You Need to Share Information
In addition to having your bank’s BIC on hand and the BIC of your friend’s bank, you’ll also need to have their account number and other relevant information on hand. Such information includes:
- Full name of you and your loved one
- Full bank account number of you and your loved one’s bank account number, also known as the IBAN. The IBAN is the International Bank Account Number of your loved one, and it is unique to each person.
- Money that needs to be transferred
- Reason for the transfer
Fortunately, there isn’t a cap that is set on the amount of money you can transfer. However, the IRS might require information to track the transfer if it is over 10,000 dollars.
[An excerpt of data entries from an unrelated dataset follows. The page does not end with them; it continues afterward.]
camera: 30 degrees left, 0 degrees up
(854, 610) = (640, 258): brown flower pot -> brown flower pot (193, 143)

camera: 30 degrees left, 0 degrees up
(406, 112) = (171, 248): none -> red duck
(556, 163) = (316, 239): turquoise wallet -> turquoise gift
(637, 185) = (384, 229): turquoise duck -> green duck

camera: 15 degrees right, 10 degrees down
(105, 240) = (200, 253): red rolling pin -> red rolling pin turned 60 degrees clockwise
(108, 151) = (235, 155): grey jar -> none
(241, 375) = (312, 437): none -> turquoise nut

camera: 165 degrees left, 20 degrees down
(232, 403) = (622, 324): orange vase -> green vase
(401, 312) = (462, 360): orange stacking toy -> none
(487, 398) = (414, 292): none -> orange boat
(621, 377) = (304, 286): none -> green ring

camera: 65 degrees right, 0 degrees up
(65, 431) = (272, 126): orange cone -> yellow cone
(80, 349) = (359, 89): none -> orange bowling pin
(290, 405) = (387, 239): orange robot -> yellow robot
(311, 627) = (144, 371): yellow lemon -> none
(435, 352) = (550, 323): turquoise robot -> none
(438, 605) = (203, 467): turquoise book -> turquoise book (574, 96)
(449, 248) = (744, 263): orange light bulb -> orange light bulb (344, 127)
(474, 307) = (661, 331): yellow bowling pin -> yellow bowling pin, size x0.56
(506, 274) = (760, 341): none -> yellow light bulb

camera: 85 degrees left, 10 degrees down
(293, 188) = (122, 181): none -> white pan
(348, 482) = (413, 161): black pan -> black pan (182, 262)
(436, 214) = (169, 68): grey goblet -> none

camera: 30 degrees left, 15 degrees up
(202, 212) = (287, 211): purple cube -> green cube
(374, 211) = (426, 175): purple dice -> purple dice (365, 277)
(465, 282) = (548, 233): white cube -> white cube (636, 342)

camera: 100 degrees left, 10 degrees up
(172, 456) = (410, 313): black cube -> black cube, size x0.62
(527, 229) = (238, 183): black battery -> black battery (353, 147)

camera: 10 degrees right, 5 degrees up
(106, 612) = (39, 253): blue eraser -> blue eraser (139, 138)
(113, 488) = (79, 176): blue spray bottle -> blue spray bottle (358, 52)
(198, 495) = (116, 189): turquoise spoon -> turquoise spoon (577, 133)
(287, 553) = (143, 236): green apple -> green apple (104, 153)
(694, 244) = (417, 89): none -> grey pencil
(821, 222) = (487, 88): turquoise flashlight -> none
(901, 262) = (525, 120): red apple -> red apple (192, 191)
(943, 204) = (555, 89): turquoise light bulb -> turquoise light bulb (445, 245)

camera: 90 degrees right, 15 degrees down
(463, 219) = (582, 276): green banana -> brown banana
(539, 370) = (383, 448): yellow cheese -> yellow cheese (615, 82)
This is usually their responsibility and not yours, but it’s still a good idea to keep track of your transfer information.
It Takes Time to Receive Funds
After you transfer your funds, then the bank of the receiving party now has to initiate the transfer process. For some banks, this is a quick and easy process. For others, it might be time-consuming due to several factors. If you’re sending to a country in a different time zone, then this might mean that you sent your money after business hours.
Thus, the bank will need to wait until normal operating hours to start your transfer. Other times, banks need to ensure that the money is not part of a fraud, and will do fraud checks to protect the sender. In addition, banks might also take time to process funds due to the different rates of currency they must convert.
For instance, if you send your money from the United States to Italy, then the bank in Italy will need to convert your American currency into Euros. This is just one example of the many different types of currency that are used! Because of this, the receiving bank will take more time to process funds.
If all of this sounds time consuming, that’s because it is traditionally time-consuming for banks to initiate money transfers and complete them. However, there are now many online apps that allow you to transfer your money safely and in less time than it would take for your bank to complete a transaction. These online transfers might only require a debit card or credit card, although they might have extra fees associated with quick transfers.
Banks might also have 24-hour turnaround times for bank transfers, but these will also be associated with fees.